The entries below must be transcribed exactly. Leave nothing out.

[Detected change data]
..........

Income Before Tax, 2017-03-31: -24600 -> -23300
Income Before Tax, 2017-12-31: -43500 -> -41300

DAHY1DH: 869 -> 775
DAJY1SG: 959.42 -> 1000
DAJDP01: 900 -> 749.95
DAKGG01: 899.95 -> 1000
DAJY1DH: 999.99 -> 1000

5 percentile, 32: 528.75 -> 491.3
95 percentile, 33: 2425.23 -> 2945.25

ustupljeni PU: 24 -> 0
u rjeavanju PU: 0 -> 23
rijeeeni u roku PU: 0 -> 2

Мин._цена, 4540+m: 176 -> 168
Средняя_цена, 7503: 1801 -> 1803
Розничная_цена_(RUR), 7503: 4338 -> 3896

..........

» **Answer box**
Income Before Tax, 2017-03-31: -24600 -> -23300
Income Before Tax, 2017-12-31: -43500 -> -41300

DAHY1DH: 869 -> 775
DAJY1SG: 959.42 -> 1000
DAJDP01: 900 -> 749.95
DAKGG01: 899.95 -> 1000
DAJY1DH: 999.99 -> 1000

5 percentile, 32: 528.75 -> 491.3
95 percentile, 33: 2425.23 -> 2945.25

ustupljeni PU: 24 -> 0
u rjeavanju PU: 0 -> 23
rijeeeni u roku PU: 0 -> 2

Мин._цена, 4540+m: 176 -> 168
Средняя_цена, 7503: 1801 -> 1803
Розничная_цена_(RUR), 7503: 4338 -> 3896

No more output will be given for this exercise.